Als ‚archaisch‘ wird all jene griechische Plastik bezeichnet, welche sich vom naturalistischen Erscheinungsbild griechischer Statuen, wie es von späteren (antiken und nach-antiken) Epochen als vorbildhaft empfunden wurde, durch besondere Altertümlichkeit unterscheidet. Diese Definition einer Epoche griechischer Skulptur ist somit ein Musterbeispiel einer erst im Rückblick erfolgten Kategorisierung. Dies gilt, so mag man einwenden, letztlich für jede historische Epochengliederung. Anders als bei der Unterscheidung von klassischer und hellenistischer Plastik oder von hellenistischer und kaiserzeitlicher Plastik, welche sich aus Stilvergleichen keineswegs eindeutig ergibt und damit ohne die geringsten Schwierigkeiten als arbiträr erwiesen werden könnte, ist der Unterschied zwischen archaischen und klassischen Skulpturen für die allermeisten modernen Betrachtern evident, und diese visuelle Evidenz lässt sich auch an einem klar benennbaren Unterschied im Aufbau der Statuen festmachen: der Ponderation, welche für nach-archaische stehende Figuren weitestgehend verbindlich wird. Wie man es jedoch an dem bereits relativ kurz nach dem Ende der Archaik einsetzenden Phänomen bewusst ‚archaistischer‘ Gestaltung mancher Bilderwerke erkennt, ist die visuelle Evidenz der Altertümlichkeit archaischer Plastik keine Sache bloß moderner visueller Kultur, sondern hat ihre Wurzeln bereits in der Antike selbst.
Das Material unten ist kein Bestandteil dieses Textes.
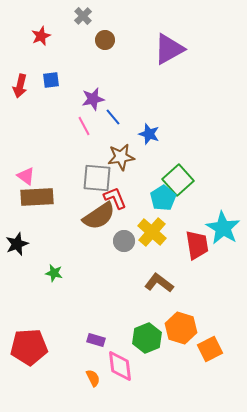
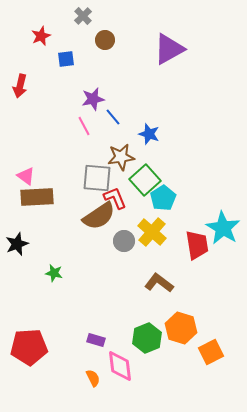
blue square: moved 15 px right, 21 px up
green square: moved 33 px left
orange square: moved 1 px right, 3 px down
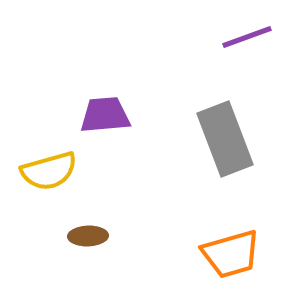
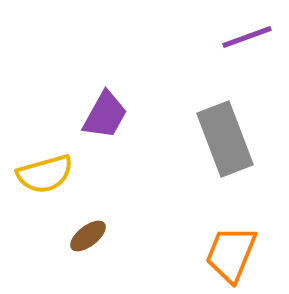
purple trapezoid: rotated 124 degrees clockwise
yellow semicircle: moved 4 px left, 3 px down
brown ellipse: rotated 36 degrees counterclockwise
orange trapezoid: rotated 128 degrees clockwise
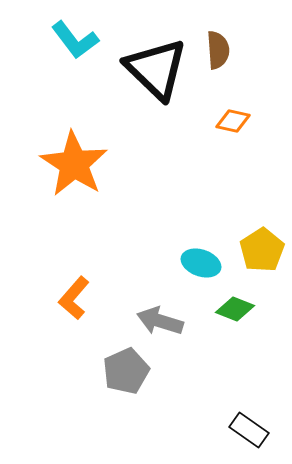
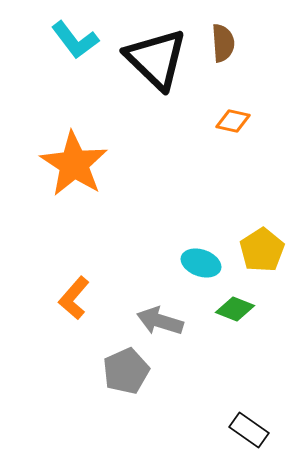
brown semicircle: moved 5 px right, 7 px up
black triangle: moved 10 px up
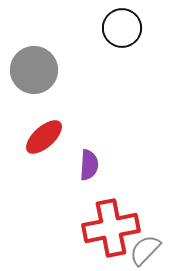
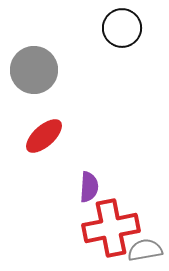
red ellipse: moved 1 px up
purple semicircle: moved 22 px down
gray semicircle: rotated 36 degrees clockwise
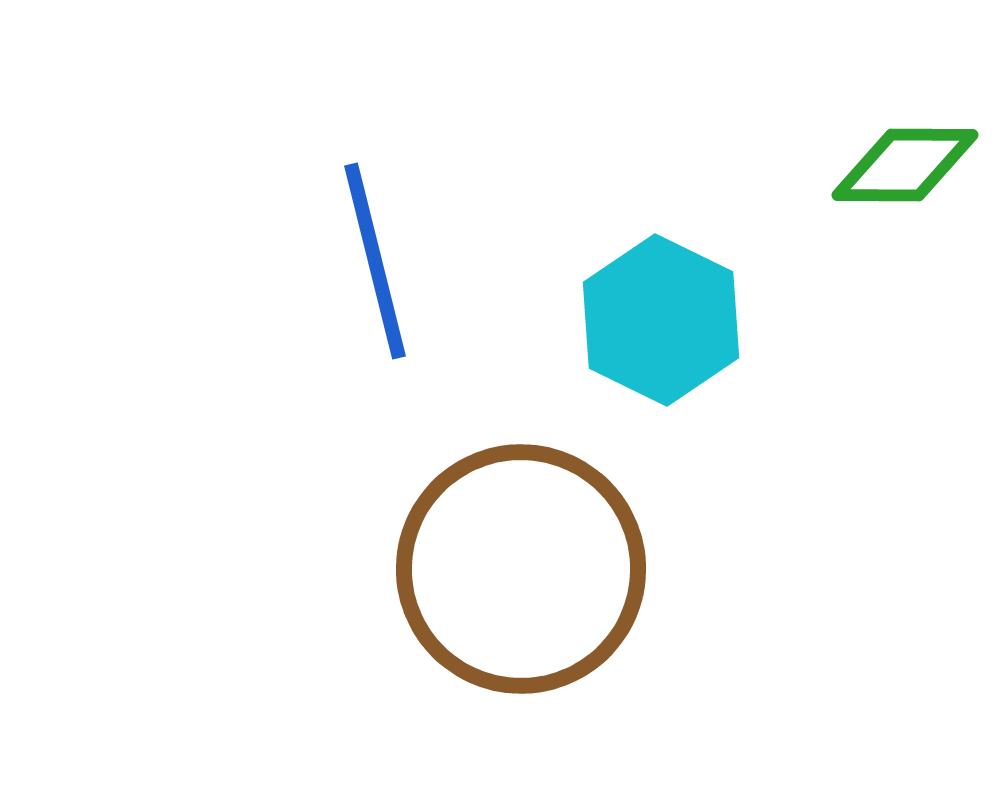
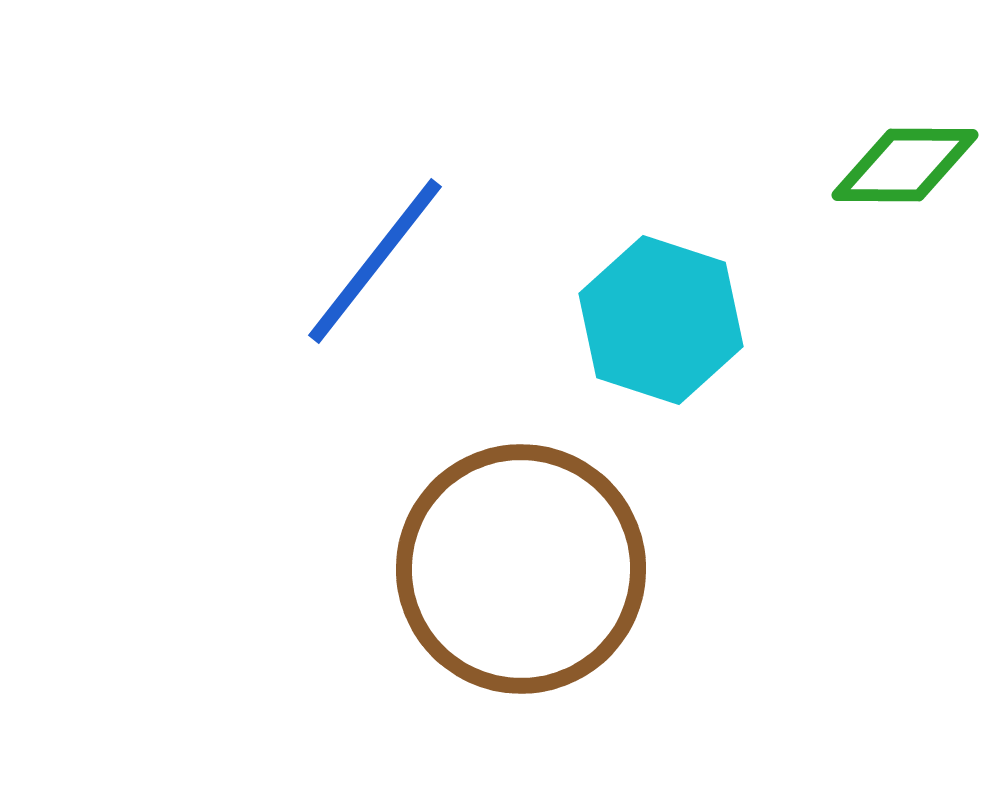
blue line: rotated 52 degrees clockwise
cyan hexagon: rotated 8 degrees counterclockwise
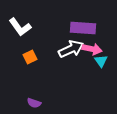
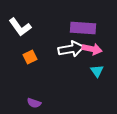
white arrow: rotated 15 degrees clockwise
cyan triangle: moved 4 px left, 10 px down
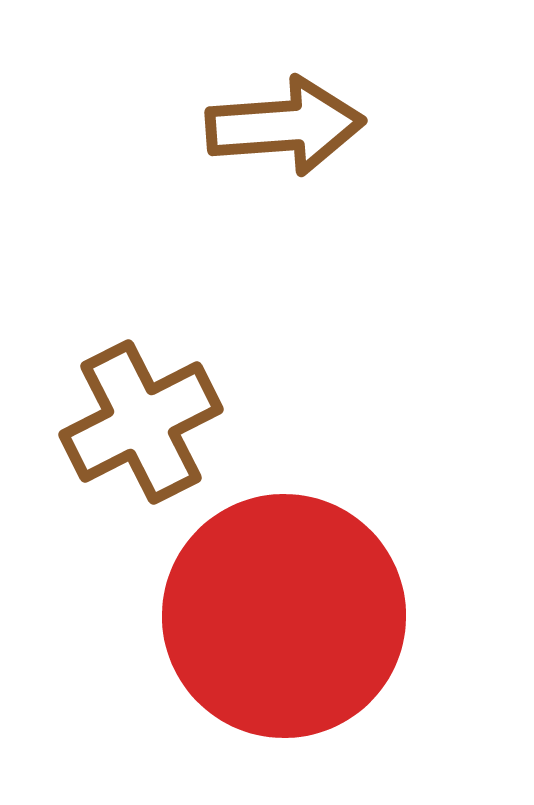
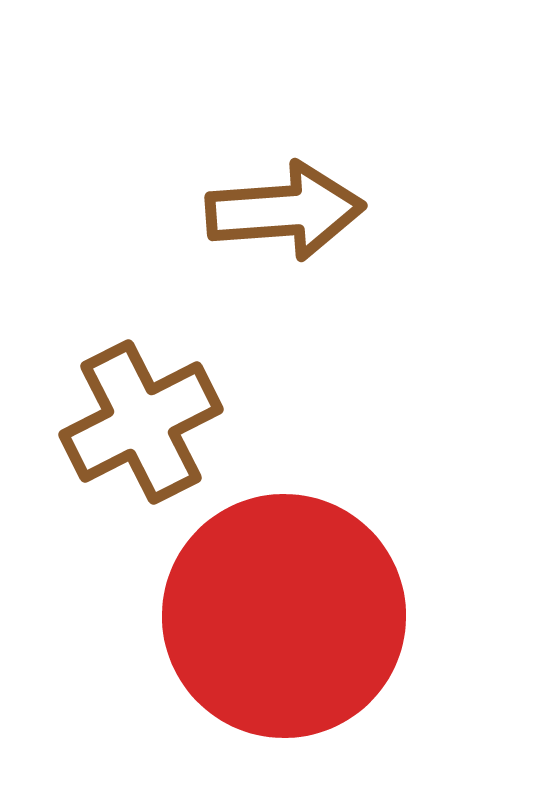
brown arrow: moved 85 px down
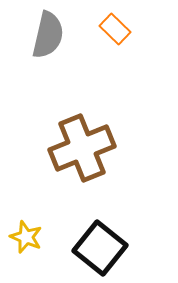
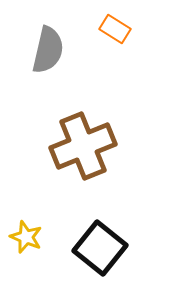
orange rectangle: rotated 12 degrees counterclockwise
gray semicircle: moved 15 px down
brown cross: moved 1 px right, 2 px up
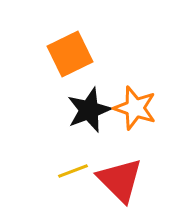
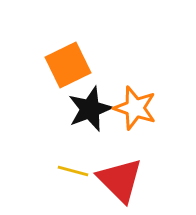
orange square: moved 2 px left, 11 px down
black star: moved 1 px right, 1 px up
yellow line: rotated 36 degrees clockwise
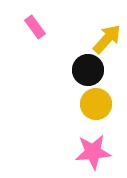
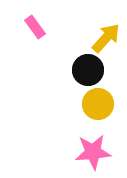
yellow arrow: moved 1 px left, 1 px up
yellow circle: moved 2 px right
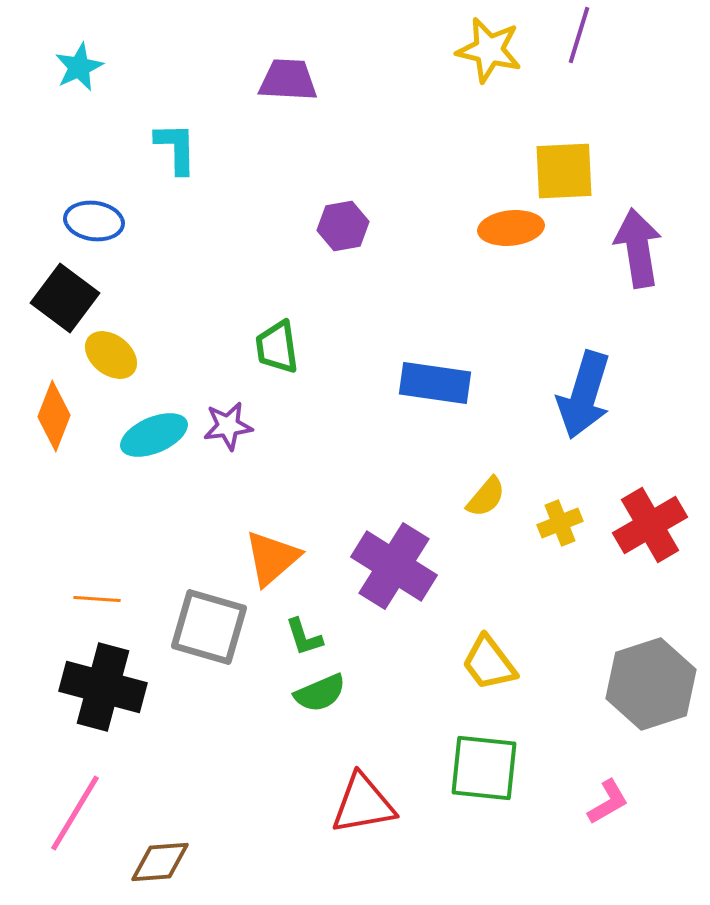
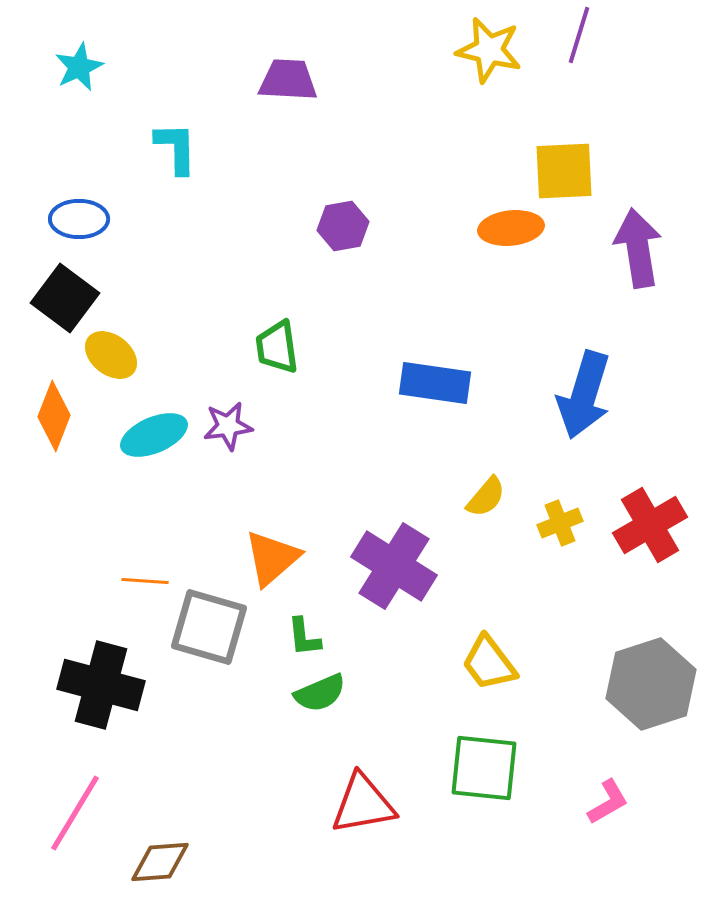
blue ellipse: moved 15 px left, 2 px up; rotated 8 degrees counterclockwise
orange line: moved 48 px right, 18 px up
green L-shape: rotated 12 degrees clockwise
black cross: moved 2 px left, 2 px up
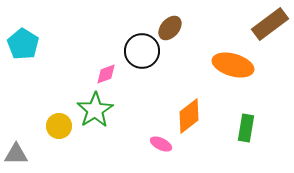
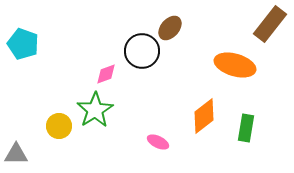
brown rectangle: rotated 15 degrees counterclockwise
cyan pentagon: rotated 12 degrees counterclockwise
orange ellipse: moved 2 px right
orange diamond: moved 15 px right
pink ellipse: moved 3 px left, 2 px up
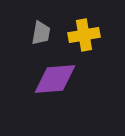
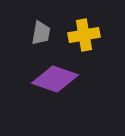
purple diamond: rotated 24 degrees clockwise
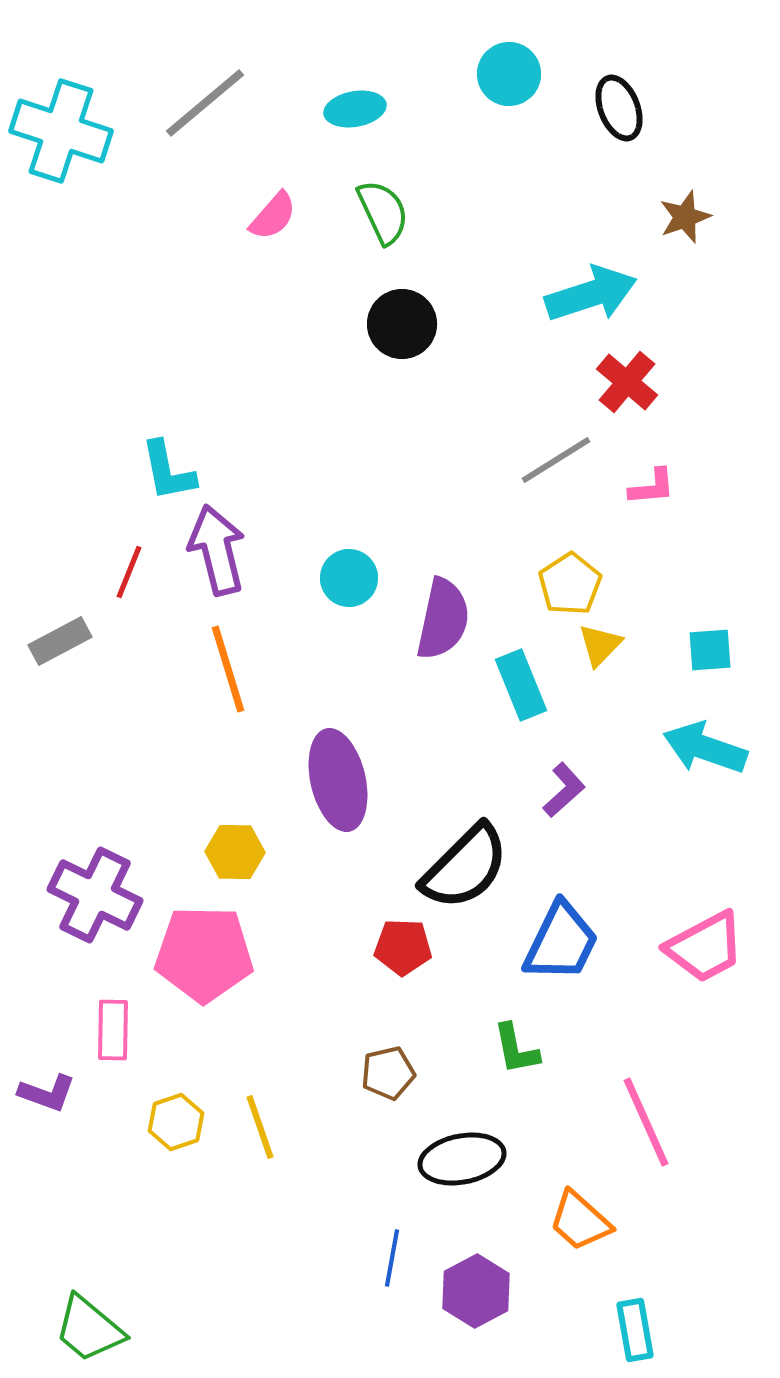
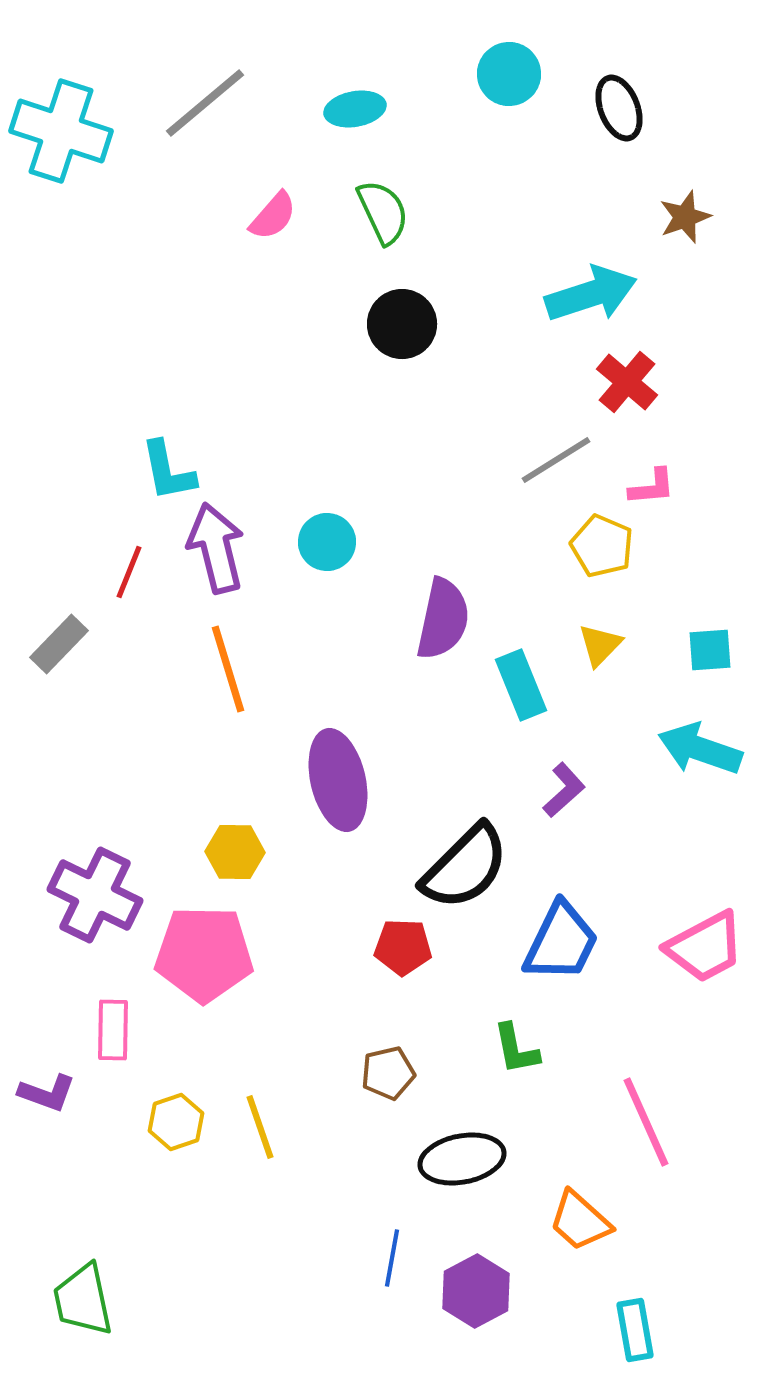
purple arrow at (217, 550): moved 1 px left, 2 px up
cyan circle at (349, 578): moved 22 px left, 36 px up
yellow pentagon at (570, 584): moved 32 px right, 38 px up; rotated 16 degrees counterclockwise
gray rectangle at (60, 641): moved 1 px left, 3 px down; rotated 18 degrees counterclockwise
cyan arrow at (705, 748): moved 5 px left, 1 px down
green trapezoid at (89, 1329): moved 6 px left, 29 px up; rotated 38 degrees clockwise
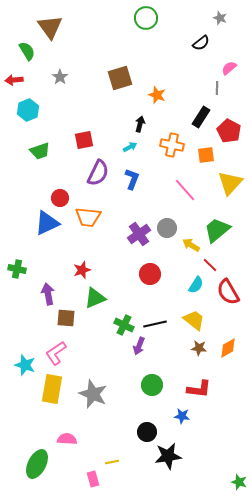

Gleichwohl ist natürlich davon auszugehen, dass archaische Plastik in ihrer Entstehungszeit selbst keineswegs als altertümlich galt oder gar altertümlich wirkte. Die Beschäftigung mit archaischer Plastik wird damit zum Testfall für die Relativität und Zeitgebundenheit ästhetischen Empfindens und zur intellektuell sowohl reizvollen wie weiterführenden Herausforderung, eine durch grundsätzliche Alterität gekennzeichnete Bildkultur adäquat zu erfassen und zu beschreiben.

Konkret wird es in der Vorlesung um die meist in den Statuentypen des Kouros (stehender nackter junger Mann) und der Kore (stehende bekleidete junge Frau) gebildeten Marmorbildwerke gehen, welche im Laufe des 7. Jh. gleichzeitig mit der ‚Entdeckung‘ von Marmor als Werkstoff aufgekommen sind, und seitdem in stets wachsender Zahl die Heiligtümer (als Weihgeschenke) und Nekropolen (als Grabstatuen) der griechischen Stadtstaaten bevölkerten.